Technology

Kemarau 2026 Diprediksi Datang Lebih Cepat, Waspadai Potensi Kekeringan Lebih Panjang

hooulra
2 min read

JAKARTA – Musim kemarau tahun 2026 rupanya tidak akan menunggu lama untuk menyapa sebagian besar wilayah Indonesia. Badan Meteorologi, Klimatologi, dan Geofisika (BMKG) memprediksi bahwa awal musim kemarau tahun depan akan datang lebih cepat dari rata-rata periode normal. Fenomena ini patut menjadi perhatian serius, mengingat potensi durasi kemarau yang lebih panjang akibat perubahan iklim global.

Percepatan di Ratusan Zona Musim

Kepala BMKG, Teuku Faisal Fathani, dalam keterangan persnya baru-baru ini menjelaskan bahwa dari total 699 Zona Musim (ZOM) yang ada di Indonesia, sebanyak 325 ZOM atau sekitar 46,5 persen diprediksi akan mengalami awal musim kemarau yang lebih cepat dibandingkan rerata klimatologis 30 tahun terakhir (1991-2020). “Awal musim kemarau di sebagian besar wilayah Indonesia diprediksi datang lebih awal atau maju,” ungkapnya. Sementara itu, sekitar 173 ZOM atau 24,7 persen diprediksi mengalami awal musim kemarau yang sama dengan periode normalnya, dan 72 ZOM atau 10,3 persen diperkirakan mengalami kemarau yang datang lebih lambat dari biasanya.

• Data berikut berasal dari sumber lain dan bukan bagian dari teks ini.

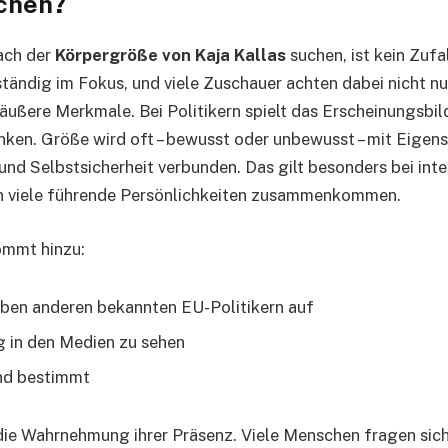
chen?
ach der
Körpergröße von Kaja Kallas
suchen, ist kein Zufa
tändig im Fokus, und viele Zuschauer achten dabei nicht nur
äußere Merkmale. Bei Politikern spielt das Erscheinungsbil
denken. Größe wird oft – bewusst oder unbewusst – mit Eigen
 und Selbstsicherheit verbunden. Das gilt besonders bei int
en viele führende Persönlichkeiten zusammenkommen.
ommt hinzu:
neben anderen bekannten EU-Politikern auf
g in den Medien zu sehen
und bestimmt
 die Wahrnehmung ihrer Präsenz. Viele Menschen fragen sic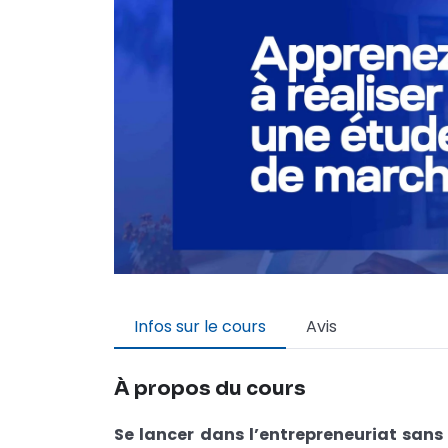
Infos sur le cours
Avis
À propos du cours
Se lancer dans l’entrepreneuriat sans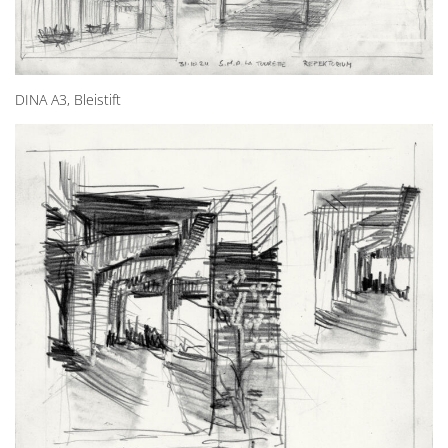
DINA A3, Bleistift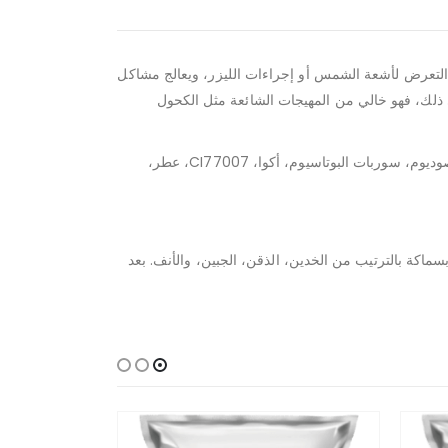
عد التعرض لأشعة الشمس أو إجراءات الليزر، ويعالج مشاكل
ذلك، فهو خالي من المهيجات الشائعة مثل الكحول
– تربة الدياتوم، نشاء ذرة، جلوكوز، ألجين، كبريتات الكالسيوم، بيروفوسفات الصوديوم الرباعي، أكسيد المغنيسيوم، بنزوات الصوديوم، سوربات البوتاسيوم، أكوا، CI77007، عطر،
قومي بخلطهما بشكل جيد لمدة 1-2 دقيقة، وضعيه على وجهك بسماكة بالترتيب من الخدين، الذقن، الجبين، والأنف. بعد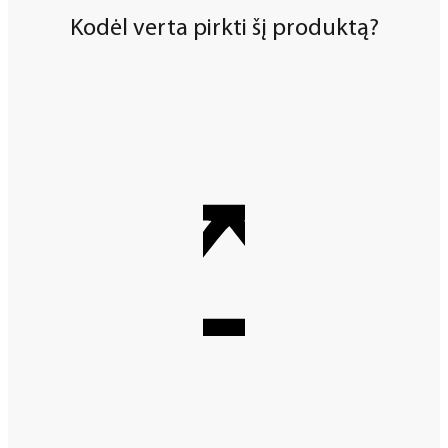
Kodėl verta pirkti šį produktą?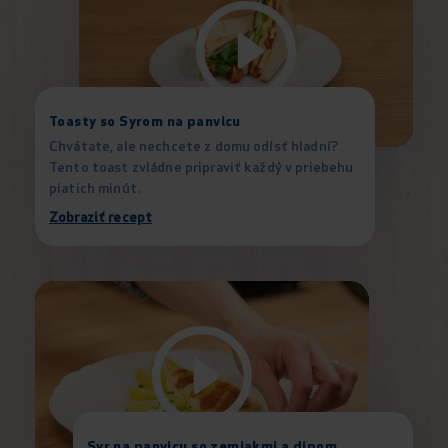
Toasty so Syrom na panvicu
Chvátate, ale nechcete z domu odísť hladní?
Tento toast zvládne pripraviť každý v priebehu
piatich minút.
Zobraziť recept
Syr na panvicu so zemiakmi a dipom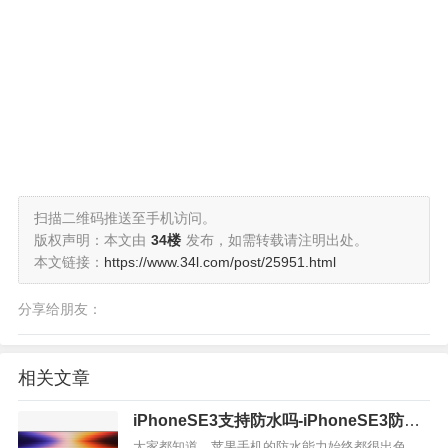
扫描二维码推送至手机访问。
版权声明：本文由
34楼
发布，如需转载请注明出处。
本文链接：
https://www.34l.com/post/25951.html
分享给朋友：
相关文章
iPhoneSE3支持防水吗-iPhoneSE3防水
等级
大家都知道，苹果手机的防水能力始终都很出色，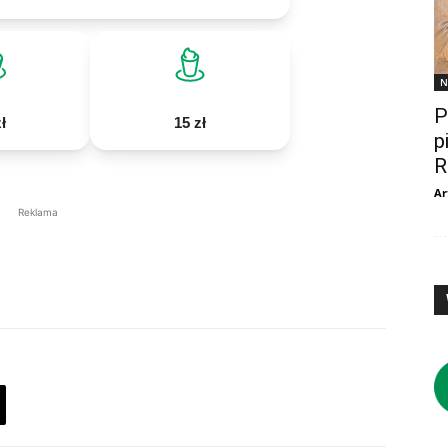
N
P
ł
15 zł
p
R
Ar
Reklama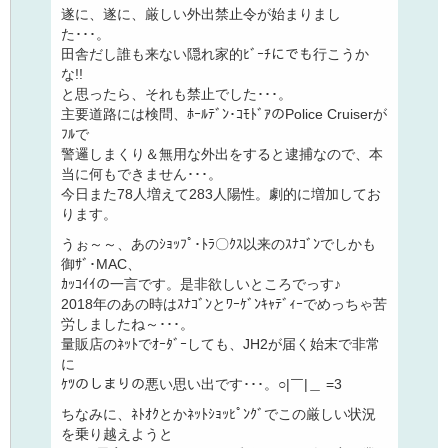
遂に、遂に、厳しい外出禁止令が始まりまし
た･･･。
田舎だし誰も来ない隠れ家的ﾋﾞｰﾁにでも行こうか
な!!
と思ったら、それも禁止でした･･･。
主要道路には検問、ﾎｰﾙﾃﾞﾝ･ｺﾓﾄﾞｱのPolice Cruiserが
ﾌﾙで
警邏しまくり＆無用な外出をすると逮捕なので、本
当に何もできません･･･。
今日また78人増えて283人陽性。劇的に増加してお
ります。
うぉ～～、あのｼｮｯﾌﾟ･ﾄﾗ〇ｸｽ以来のｽﾅｺﾞﾝでしかも
御ｻﾞ･MAC、
ｶｯｺｲｲの一言です。是非欲しいところでっす♪
2018年のあの時はｽﾅｺﾞﾝとﾜｰｹﾞﾝｷｬﾃﾞｨｰでめっちゃ苦
労しましたね～･･･。
量販店のﾈｯﾄでｵｰﾀﾞｰしても、JH2が届く始末で非常
に
ｹﾂのしまりの悪い思い出です･･･。○|￣|＿ =3
ちなみに、ﾈﾄｵｸとかﾈｯﾄｼｮｯﾋﾟﾝｸﾞでこの厳しい状況
を乗り越えようと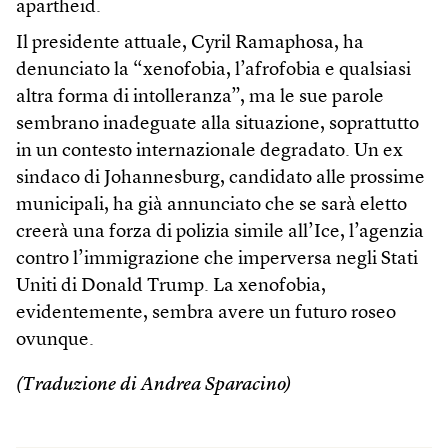
apartheid.
Il presidente attuale, Cyril Ramaphosa, ha
denunciato la “xenofobia, l’afrofobia e qualsiasi
altra forma di intolleranza”, ma le sue parole
sembrano inadeguate alla situazione, soprattutto
in un contesto internazionale degradato. Un ex
sindaco di Johannesburg, candidato alle prossime
municipali, ha già annunciato che se sarà eletto
creerà una forza di polizia simile all’Ice, l’agenzia
contro l’immigrazione che imperversa negli Stati
Uniti di Donald Trump. La xenofobia,
evidentemente, sembra avere un futuro roseo
ovunque.
(Traduzione di Andrea Sparacino)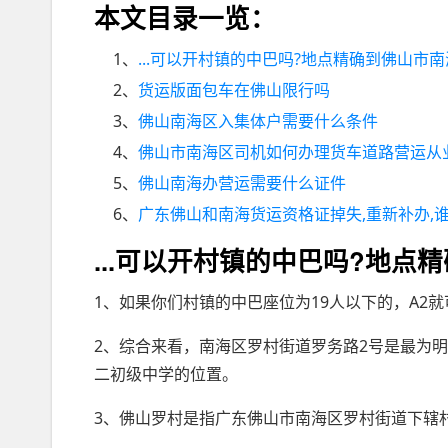
本文目录一览：
1、
...可以开村镇的中巴吗?地点精确到佛山市
2、
货运版面包车在佛山限行吗
3、
佛山南海区入集体户需要什么条件
4、
佛山市南海区司机如何办理货车道路营运从
5、
佛山南海办营运需要什么证件
6、
广东佛山和南海货运资格证掉失,重新补办,谁知
...可以开村镇的中巴吗?地点
1、如果你们村镇的中巴座位为19人以下的，A2
2、综合来看，南海区罗村街道罗务路2号是最为
二初级中学的位置。
3、佛山罗村是指广东佛山市南海区罗村街道下辖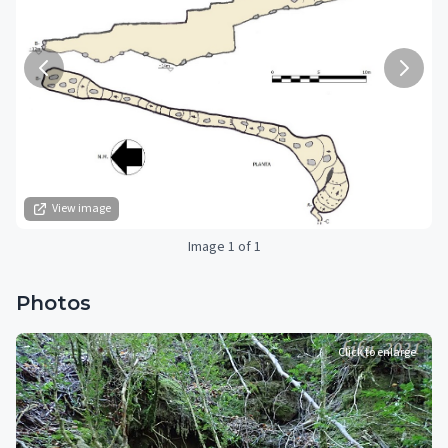
View image
Image 1 of 1
Photos
Click to enlarge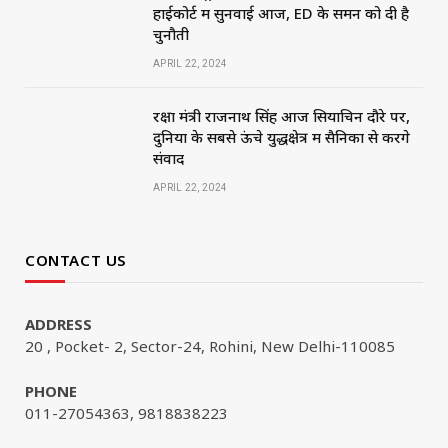
हाईकोर्ट में सुनवाई आज, ED के समन को दी है
चुनौती
APRIL 22, 2024
रक्षा मंत्री राजनाथ सिंह आज सियाचिन दौरे पर,
दुनिया के सबसे ऊंचे युद्धक्षेत्र में सैनिकों से करेंगे
संवाद
APRIL 22, 2024
CONTACT US
ADDRESS
20 , Pocket- 2, Sector-24, Rohini, New Delhi-110085
PHONE
011-27054363, 9818838223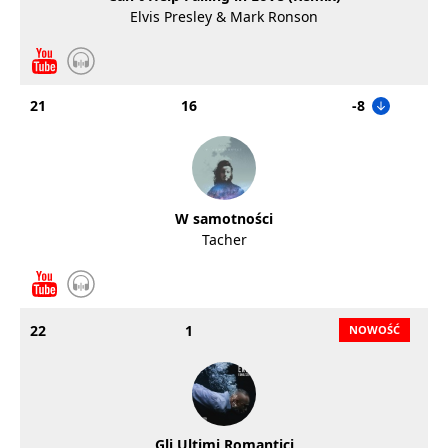
Elvis Presley & Mark Ronson
21
16
-8
W samotności
Tacher
22
1
Gli Ultimi Romantici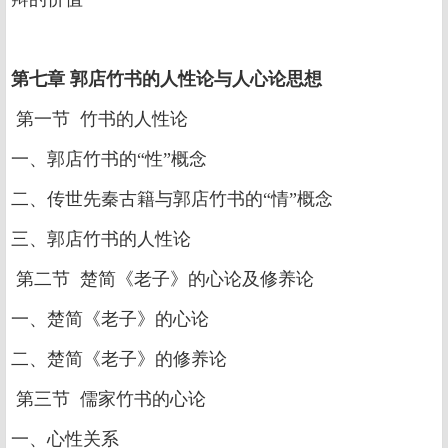
第七章 郭店竹书的人性论与人心论思想
第一节 竹书的人性论
一、郭店竹书的“性”概念
二、传世先秦古籍与郭店竹书的“情”概念
三、郭店竹书的人性论
第二节 楚简《老子》的心论及修养论
一、楚简《老子》的心论
二、楚简《老子》的修养论
第三节 儒家竹书的心论
一、心性关系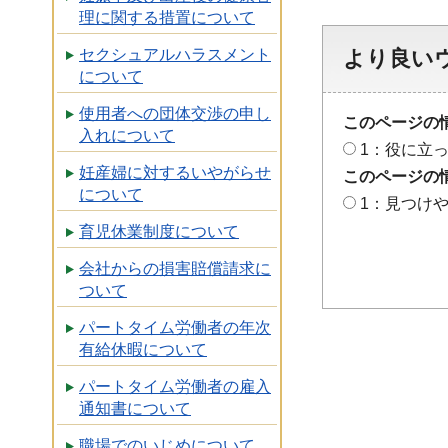
理に関する措置について
より良い
セクシュアルハラスメント
について
使用者への団体交渉の申し
このページの
入れについて
1：役に立
妊産婦に対するいやがらせ
このページの
について
1：見つけ
育児休業制度について
会社からの損害賠償請求に
ついて
パートタイム労働者の年次
有給休暇について
パートタイム労働者の雇入
通知書について
職場でのいじめについて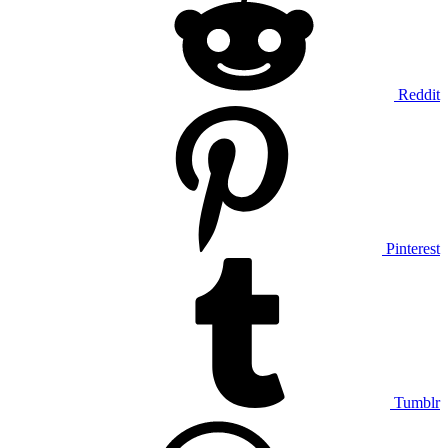
Reddit
Pinterest
Tumblr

Jadwal Kapan Kemarau Dimulai

BMKG memprakirakan bahwa musim kemarau akan mulai berlangsung pada April 2026 di 114 ZOM atau sekitar 16,3 persen wilayah Indonesia. Daerah-daerah yang diperkirakan lebih dulu merasakan teriknya kemarau antara lain pesisir utara Jawa bagian barat, sebagian Jawa Tengah hingga Jawa Timur, Bali, serta Nusa Tenggara. Memasuki bulan Mei 2026, sebanyak 184 zona musim atau 26,3 persen wilayah diprediksi akan mulai memasuki musim kemarau. Puncaknya, pada Juni 2026, sebanyak 163 zona musim atau sekitar 23,3 persen wilayah akan menyusul mengalami kekeringan. Pergerakan awal musim kemarau ini diperkirakan dimulai dari wilayah Nusa Tenggara, kemudian bergerak secara bertahap ke arah barat menuju wilayah Indonesia lainnya.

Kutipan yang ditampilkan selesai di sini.